The accuracy of the predictions reassures us that the proposed architecture of the surrogate models, including the history-dependent evolution of the accumulated plastic strain, is adequate to capture the material response of the isotropic von Mises solid considered in this study. We note that in11 we showed that similar architectures of the surrogate models were also adequate for fully dense solids displaying a pressure-sensitive response.

The obvious limitation of the surrogate models presented here that they are not necessarily accurate in regions of the input space scarcely populated by training datapoints. Such limitation can, however, be overcome by including additional coupon-level tests (real or virtual) to those considered here, for example biaxial or triaxial experiments. A complementary strategy could be to resort to physics-informed neural networks28,29: this would involve modifying the architecture of the surrogate models by enforcing appropriate constraints (for example: isotropy, symmetry and pressure-independence of the plastic response), including additional terms in the loss-function; it would however imply assuming a priori some features of the constitutive response. An additional development could be to include in the training dataset data measured in experiments involving non-uniform stress and strain fields, such as instrumented indentation or bending tests. We discuss this in the Appendix (Supplementary material).


We proposed a methodology to develop data-driven surrogate constitutive models which do not rely on any constitutive theory and are informed exclusively from the results of carefully designed random non-proportional, non-monotonic multiaxial tests.
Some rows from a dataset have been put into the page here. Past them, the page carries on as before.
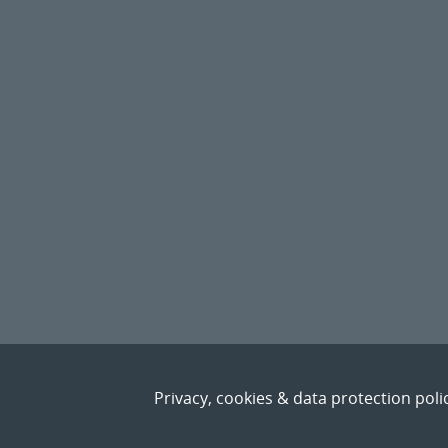
Privacy, cookies & data protection poli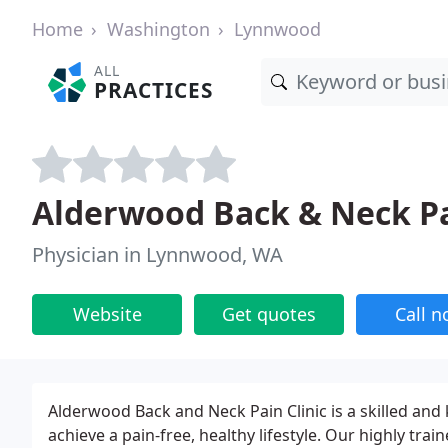
Home
Washington
Lynnwood
ALL
PRACTICES
Alderwood Back & Neck Pa
Physician in Lynnwood, WA
Website
Get quotes
Call 
Alderwood Back and Neck Pain Clinic is a skilled and
achieve a pain-free, healthy lifestyle. Our highly tra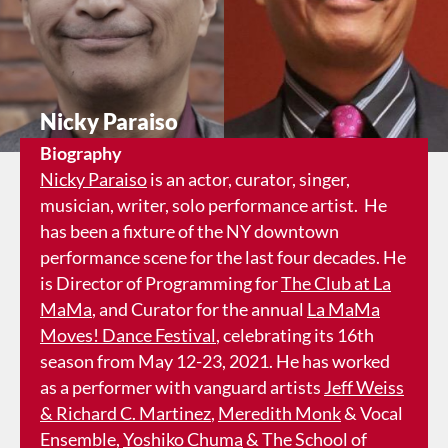
Nicky Paraiso
Biography
Nicky Paraiso
is an actor, curator, singer,
musician, writer, solo performance artist. He
has been a fixture of the NY downtown
performance scene for the last four decades. He
is Director of Programming for
The Club at La
MaMa
, and Curator for the annual
La MaMa
Moves! Dance Festival
, celebrating its 16th
season from May 12-23, 2021. He has worked
as a performer with vanguard artists
Jeff Weiss
& Richard C. Martinez
,
Meredith Monk
& Vocal
Ensemble,
Yoshiko Chuma
& The School of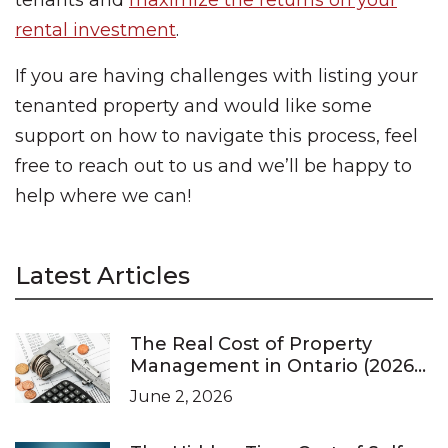
tenants and
maximize the returns on your
rental investment
.
If you are having challenges with listing your
tenanted property and would like some
support on how to navigate this process, feel
free to reach out to us and we’ll be happy to
help where we can!
Latest Articles
The Real Cost of Property
Management in Ontario (2026
Pricing Guide)
June 2, 2026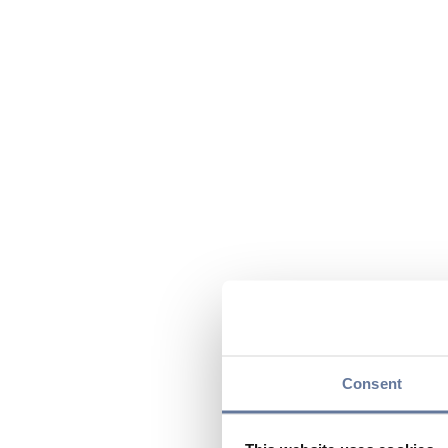
Consent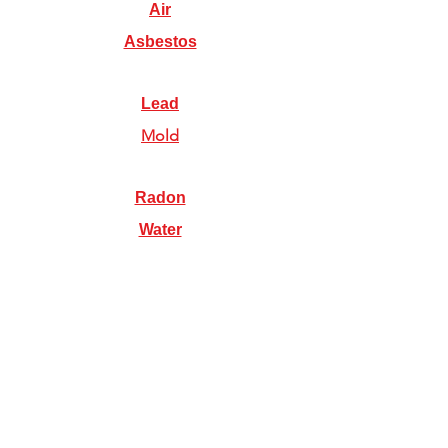
Air
Asbestos
Lead
Mold
Radon
Water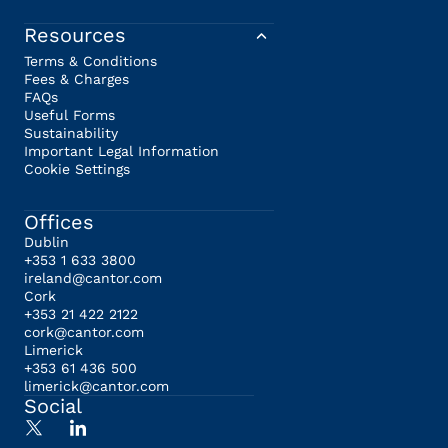
Resources
Terms & Conditions
Fees & Charges
FAQs
Useful Forms
Sustainability
Important Legal Information
Cookie Settings
Offices
Dublin
+353 1 633 3800
ireland@cantor.com
Cork
+353 21 422 2122
cork@cantor.com
Limerick
+353 61 436 500
limerick@cantor.com
Social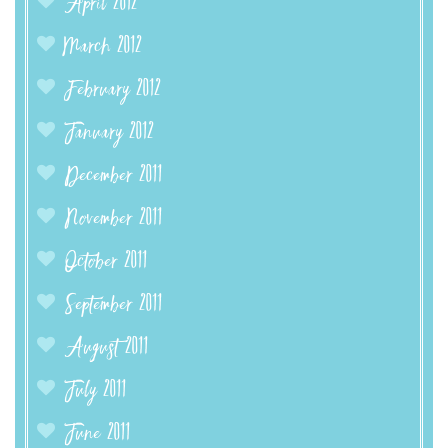
April 2012
March 2012
February 2012
January 2012
December 2011
November 2011
October 2011
September 2011
August 2011
July 2011
June 2011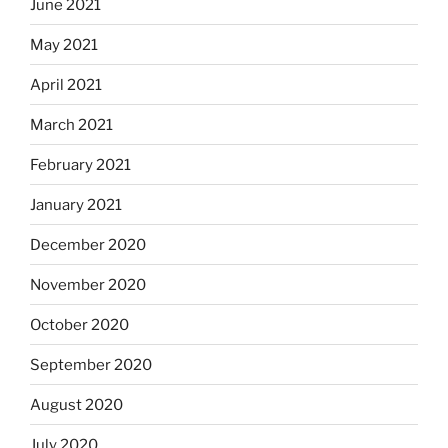
June 2021
May 2021
April 2021
March 2021
February 2021
January 2021
December 2020
November 2020
October 2020
September 2020
August 2020
July 2020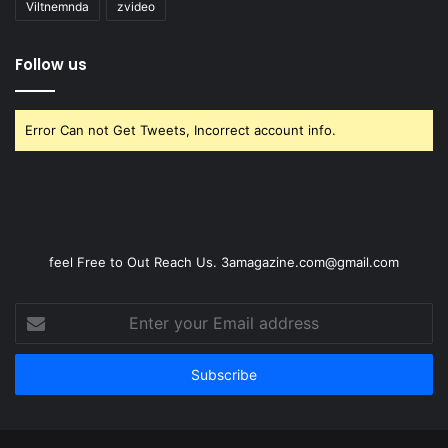
Viltnemnda
zvideo
Follow us
Error Can not Get Tweets, Incorrect account info.
feel Free to Out Reach Us. 3amagazine.com@gmail.com
Enter
your
Email
address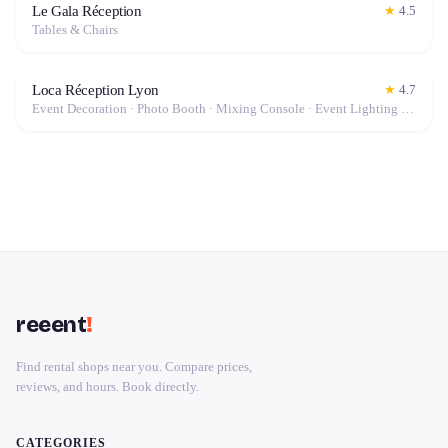
Le Gala Réception
★
4.5
Tables & Chairs
Loca Réception Lyon
★
4.7
Event Decoration · Photo Booth · Mixing Console · Event Lighting · Sound System / Speakers · Projector / Screen · Microphone · Tables & Chairs · Tableware · Fog Machine / Effects · Marquee / Tent
reeent
!
Find rental shops near you. Compare prices,
reviews, and hours. Book directly.
CATEGORIES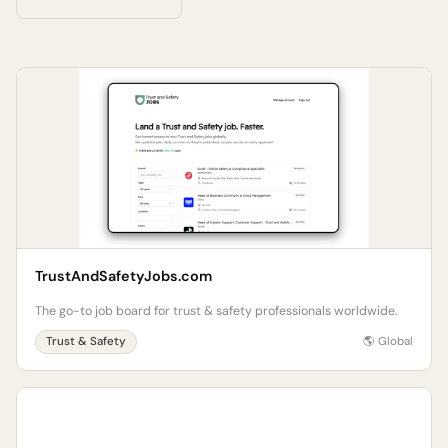
TrustAndSafetyJobs.com
The go-to job board for trust & safety professionals worldwide.
Trust & Safety
🌎 Global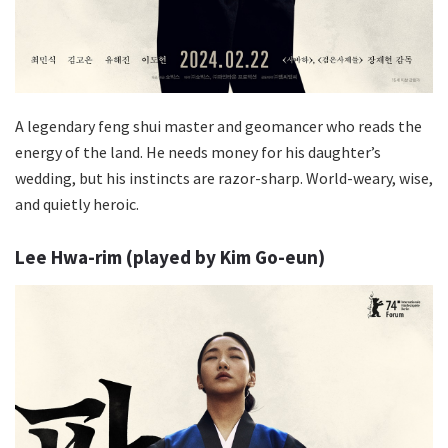
A legendary feng shui master and geomancer who reads the
energy of the land. He needs money for his daughter’s
wedding, but his instincts are razor-sharp. World-weary, wise,
and quietly heroic.
Lee Hwa-rim (played by Kim Go-eun)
The aim of this study is to develop accurate numerical tools to predict the elastic–plastic response of materials prior to establishing valid theories describing their behaviour, and without any knowledge of their microstructure.

We described a strategy to conduct relatively inexpensive experiments on the material of interest and to accurately capture its response by surrogate models based on small feed-forward NNs, including the design of suitable specimens and of the imposed random strain histories.

We demonstrated that the proposed framework is very effective in the specific case examined, and that the surrogate models presented capture all details of the constitutive response assigned to the specimens in the virtual experiments.